Famadihana : La mort est une fête
6 juillet 2012 - TraditionsNo Comment   //   2591 Views   //   N°: 30

Comme chaque année, l’arrivée de l’hiver marque le retour des famadihana, les cérémonies du retournement des morts, à travers le pays. Un moment capital pour les familles, où les défunts intègrent enfin leur statut d’« ancêtres », intercesseurs entre les hommes et les Dieux. 

Les observateurs extérieurs traduisent couramment famadihana par « exhumation » ou « retournement des morts ». Ce qui n’est pas faux en soi, mais pour les Malgaches, cela signifie beaucoup plus que cela. Le famadihana est très exactement le rituel par lequel la dépouille d’un parent atteint le statut de razana, d’ancêtre.

« Un moment capital dans la spiritualité malgache, car tous les morts ne deviennent pas automatiquement des razana », explique Hemerson Andrianetrazafy, enseignant chercheur en civilisation à l’Université d’Antananarivo.

Une étape tellement importante pour les descendants qu’elle se prépare plusieurs années à l’avance. Pour cela, il convient de faire pas mal d’économies, ne serait-ce que pour acheter les porcs et les poulets qui entreront dans le vary be menaka (littéralement riz imbibé de graisse de porc), le plat spécial servi durant les famadihana. « Je compte abattre quatre porcs bien gras et des dizaines de poulets, en plus du riz et de l’alcool », explique Bernard Rakotomanampy qui prévoit d’organiser son famadihana à Ambatolampy les 24 et 25 août. Il y « exhumera » son frère aîné, ses parents ainsi que ses grands-parents. « L’hiver arrive et leur lamba est sûrement déchiré. Je dois m’occuper d’eux pour qu’ils ne prennent pas froid, comme eux se sont occupés de moi de leur vivant », précise-t-il. Pour les Malgaches, la mort n’est pas une dissolution, un anéantissement, mais une étape conduisant au statut d’ancêtre. « Tsy maty fa lasan-ko razana », dit-on, « Ils vivent mais sous une autre forme », servant d’intermédiaire entre les vivants et les zanahary, les divinités.

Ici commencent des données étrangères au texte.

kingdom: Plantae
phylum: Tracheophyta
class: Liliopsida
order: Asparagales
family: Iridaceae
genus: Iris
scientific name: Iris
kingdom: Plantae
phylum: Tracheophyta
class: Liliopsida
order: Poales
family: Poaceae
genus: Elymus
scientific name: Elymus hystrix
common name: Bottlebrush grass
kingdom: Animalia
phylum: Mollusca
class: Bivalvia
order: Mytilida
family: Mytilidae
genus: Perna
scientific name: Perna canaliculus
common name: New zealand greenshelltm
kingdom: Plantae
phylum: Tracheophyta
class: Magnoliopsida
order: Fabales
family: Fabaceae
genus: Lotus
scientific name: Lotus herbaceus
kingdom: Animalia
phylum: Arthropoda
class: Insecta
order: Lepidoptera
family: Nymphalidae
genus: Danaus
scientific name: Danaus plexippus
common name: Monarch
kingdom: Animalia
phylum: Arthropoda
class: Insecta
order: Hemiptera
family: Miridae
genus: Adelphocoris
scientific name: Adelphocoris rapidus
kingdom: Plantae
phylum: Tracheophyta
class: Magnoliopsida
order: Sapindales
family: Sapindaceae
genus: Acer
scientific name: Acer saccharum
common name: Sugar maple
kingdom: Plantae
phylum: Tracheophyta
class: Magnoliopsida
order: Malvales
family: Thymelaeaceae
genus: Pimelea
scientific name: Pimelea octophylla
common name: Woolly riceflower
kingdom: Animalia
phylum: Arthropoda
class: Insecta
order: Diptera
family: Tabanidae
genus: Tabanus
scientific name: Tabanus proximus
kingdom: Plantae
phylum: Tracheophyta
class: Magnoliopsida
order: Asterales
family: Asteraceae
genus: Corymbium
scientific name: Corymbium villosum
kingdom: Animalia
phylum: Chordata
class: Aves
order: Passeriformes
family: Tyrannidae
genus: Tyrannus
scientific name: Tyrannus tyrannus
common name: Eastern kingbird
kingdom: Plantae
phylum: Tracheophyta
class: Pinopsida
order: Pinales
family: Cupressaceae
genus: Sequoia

Le famadihana est donc l’occasion d’une immense fête visant à resserrer lien familial en mémoire des défunts. Contrairement aux autres événements familiaux, mariages, baptêmes, circoncisions, tout le monde se doit d’être présent, quitte à devoir traverser l’île ou prendre un avion depuis l’étranger. Tous les parents (havana), même ceux perdus de vue depuis des lustres, seront là. Tous sans exception. Et pour cause, les famadihana ne s’organisent en moyenne que tous les sept ans au sein d’une famille. « Ce serait un grand manque de respect envers les défunts que de ne pas y aller. Et puis c’est l’occasion de croiser de nouveaux parents », explique Bernard Rakotomanampy. Bref, la vie continue, si elle a jamais cessé.